The most familiar example of personal liability is the general partnership. The partners are jointly and severally liable for the liabilities of the partnership. This means a creditor of the partnership can sue any partner (or any combination of partners) and recover any portion of the partnership’s debts when the partnership does not have enough assets to pay the debt.

With this in mind, I will take a look at 2 liability arrangements and see why they are (or are not) personal liability.

Registered capital

This is an arrangement that I have seen in China, Singapore, and Japan. To incorporate a company, it must have a minimum registered capital. It is legal to start operating without the full registered capital, but if the company goes bankrupt, and the shareholders have not contributed the entire registered capital, then they are liable to the creditors for the deficiency.

At first glance, it seems that the members of the company has personal liability, because a creditor may satisfy “any portion of the debts” of the company against the owners. The administrative history of the regulation suggests that is an overly broad interpretation. Here is what the IRS said when it was adopting this regulation:

A member of a foreign entity has limited liability only if, based solely on the controlling statute or law pursuant to which the entity is organized, the member’s personal liability for the debts or claims against the entity is limited (for example, to the amount of the member’s unpaid capital contribution or to the amount of a statutorily limited guarantee). 61 FR 21991.

The administrative history tells us directly that unpaid capital contribution is a limit on liability.

It seems more likely that this is a case of bad wording for the regulation: By using an expansive phrase like “all or any portion of the debts”, the regulation unintentionally made limited liability sound like something that is inconsistent with the common understanding of limited liability–that there is some limit to liability other than how much the member owns or how large the debt is.

These companies are corporations by default, because the members have limited liability.

Proportion of liability

In some cases, you might find an example where the members of the entity are responsible for only a proportion of the entity’s debts. For example, if a unit holder owns 20 out of 100 units of a unit trust, then in these types of arrangements, the unit holder is responsible for 20% of the unit trust’s debts only. Is this personal liability?

We can see this in the administrative history of the regulations.

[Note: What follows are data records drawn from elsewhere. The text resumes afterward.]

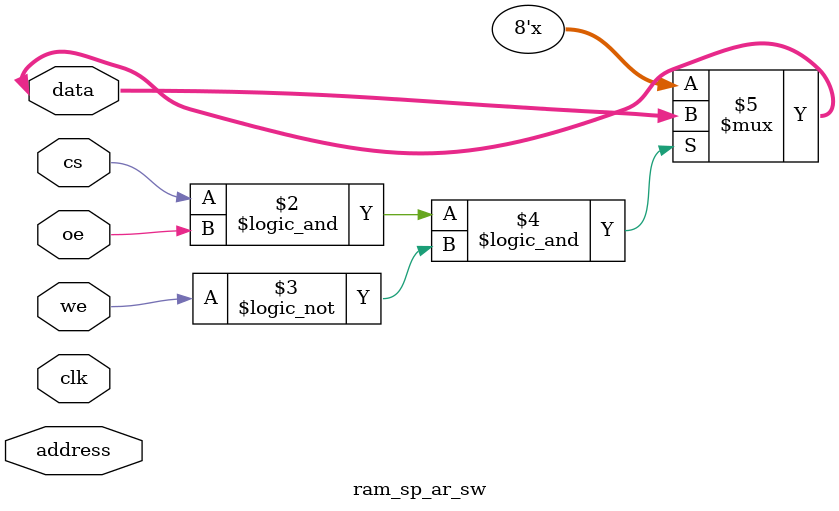
<source format=v>
module ram_sp_ar_sw #(parameter DWIDTH = 8, AWIDTH = 8)(
    clk,address,data,cs,oe,we
);
    parameter RAM_DEPTH = 1<< AWIDTH;
    input wire clk;
    input wire cs;
    input wire oe;
    input wire we;
    inout wire[DWIDTH-1:0] data;
    input wire[AWIDTH-1:0] address;
  
    reg[DWIDTH-1:0] data_out;
    reg[DWIDTH-1:0] mem[0:RAM_DEPTH-1];

    assign data = (cs && oe && !we) ? data : DWIDTH'bz;
    //Read block
    always @ (cs or oe or we or address)begin
       if (cs && oe && !we) begin
            data_out <= mem[address];
       end 
    end
    
    //Write block 
    always @ (posedge clk) begin
        if (cs && we) begin
            mem[address] <= data;
        end
    end
endmodule

</source>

Specifically, when the IRS first proposed section 301.7701-3(b), governing default classifications, it focused on whether there exists a member with unlimited liability, and it defined unlimited liability to mean when a creditor “may seek satisfaction of debts or claims against the entity”. 61 FR 21996.

The IRS then received some comments, pointing out that there are some foreign joint ventures where the partners are not jointly or severally liable, meaning each partner is liable for only a portion of the debts. 61 FR 66586. The comments suggested, and the IRS agreed, that these entities should be partnerships by default. 61 FR 66586. In response, the IRS adopted the current wording of the regulations, focusing on whether all members have limited liability and definition personal liability to mean when a creditor “may seek satisfaction of all or any portion of the debts” from the members (adding “all or any portion”). 61 FR 66591.

From the administrative history, we can see why the regulation has such an expansive wording: It is meant to catch situations where members have personal liability in proportion to their membership interest. In these situations, there is a limit to the personal liability, but it is defined in reference to the amount of debt (amount of debt times membership interest). The member has personal liability.

These types of arrangements are partnerships by default.

Consult with a local expert if you are not sure

As the regulations point out, the question of whether there is limited liability is a matter of local law where the business entity is formed. If you want to determine whether an investment is a PFIC by attacking whether it is a corporation, it is prudent to consult with a local expert on whether the members of the entity have personal liability for the entity’s debts.